DEITY OF CHRIST. The clearest and fullest expression of the deity of Christ is found in the Nicene Creed which was originally presented at the Council of Nicaea, a.d. 325. In the Eng. Book of Common Prayer the tr. appears as follows: “...one Lord Jesus Christ, the only begotten Son of God, Light of Light, Very God of Very God, Begotten, not made.” Set forth in this statement is every possible effort to make clear that Christ is “Very God of Very God.” Closely allied with the word “deity” is the more general word “divinity.” Deity is the stronger word, the absolute one. It can be argued that there is a “spark of divinity” in every man; not so with the word “deity.”

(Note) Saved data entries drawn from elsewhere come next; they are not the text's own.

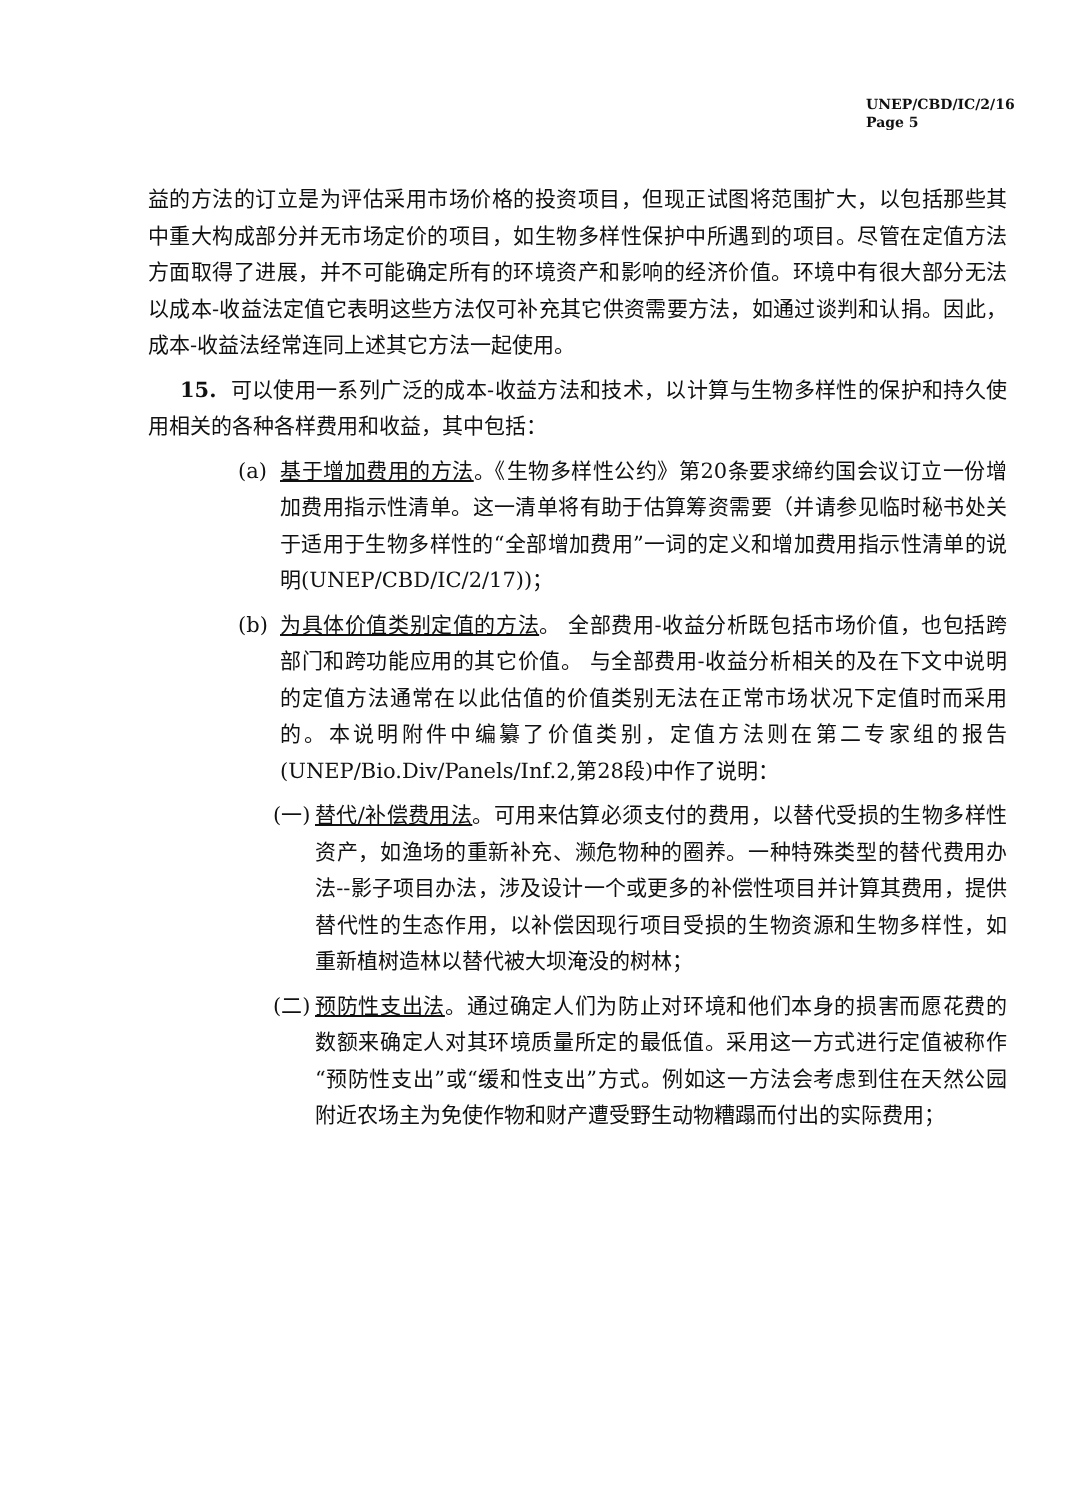UNEP/CBD/IC/2/16
Page 5
益的方法的订立是为评估采用市场价格的投资项目，但现正试图将范围扩大，以包括那些其中重大构成部分并无市场定价的项目，如生物多样性保护中所遇到的项目。尽管在定值方法方面取得了进展，并不可能确定所有的环境资产和影响的经济价值。环境中有很大部分无法以成本-收益法定值它表明这些方法仅可补充其它供资需要方法，如通过谈判和认捐。因此，成本-收益法经常连同上述其它方法一起使用。
15. 可以使用一系列广泛的成本-收益方法和技术，以计算与生物多样性的保护和持久使用相关的各种各样费用和收益，其中包括：
(a) 基于增加费用的方法。《生物多样性公约》第20条要求缔约国会议订立一份增加费用指示性清单。这一清单将有助于估算筹资需要（并请参见临时秘书处关于适用于生物多样性的“全部增加费用”一词的定义和增加费用指示性清单的说明(UNEP/CBD/IC/2/17))；
(b) 为具体价值类别定值的方法。 全部费用-收益分析既包括市场价值，也包括跨部门和跨功能应用的其它价值。 与全部费用-收益分析相关的及在下文中说明的定值方法通常在以此估值的价值类别无法在正常市场状况下定值时而采用的。本说明附件中编纂了价值类别，定值方法则在第二专家组的报告(UNEP/Bio.Div/Panels/Inf.2,第28段)中作了说明：
(一) 替代/补偿费用法。可用来估算必须支付的费用，以替代受损的生物多样性资产，如渔场的重新补充、濒危物种的圈养。一种特殊类型的替代费用办法--影子项目办法，涉及设计一个或更多的补偿性项目并计算其费用，提供替代性的生态作用，以补偿因现行项目受损的生物资源和生物多样性，如重新植树造林以替代被大坝淹没的树林；
(二) 预防性支出法。通过确定人们为防止对环境和他们本身的损害而愿花费的数额来确定人对其环境质量所定的最低值。采用这一方式进行定值被称作“预防性支出”或“缓和性支出”方式。例如这一方法会考虑到住在天然公园附近农场主为免使作物和财产遭受野生动物糟蹋而付出的实际费用；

Only one person has ever made such claims for himself—Jesus Christ. His claims embrace the idea that what He teaches God Himself teaches, that what He has done only God could do, and that in His full personality there is an absolute oneness with God. To assert Himself in any way at all, is to assert God. Anyone making the claims for himself that Jesus Christ makes for Himself must be either mad and perverted or his claims must be true. Since the former simply cannot stand in the light of other evidence available one is forced to conclude that the latter is established. Jesus Christ is what He claims to be: “Very God of Very God.” The character portrayed in the gospels and reflected in the epistles will not allow man to believe that the one “altogether lovely” is a deceiver or self-deceived: “Si Non Deus, Non Bonus.




Every person who knows himself to be saved and who has the assurance of communing with Christ is by the nature of the experience driven to give his Redeemer the highest place and bow before Him in worship. “Jesus Christ is the same yesterday and today and for ever” (Heb 13:8) is not only a description of Christ’s eternal essence but is also a useful description of the unanimous report in every age and in every place of the presence of Christ. Christian experience, rather than speculation, compelled the formulation of the doctrine of Christ’s deity. Indeed it may be said that one does not think so much of the attributes of God and then apply them to Christ as that he sees Christ and knows what God must be like.

Bibliography

See Creeds, Systematic Theologies (Hodge, Strong, Berkhof); Dorner, History of the Development of the Doctrine of the Person of Christ, 5 vols. (1863); Schaff, Creeds of Christendom, 3 vols. (1877); Bruce, The Humiliation of Christ (1881); Sanday, Christologies Ancient and Modern (1910); Mackintosh, The Doctrine of the Person of Jesus Christ (1912).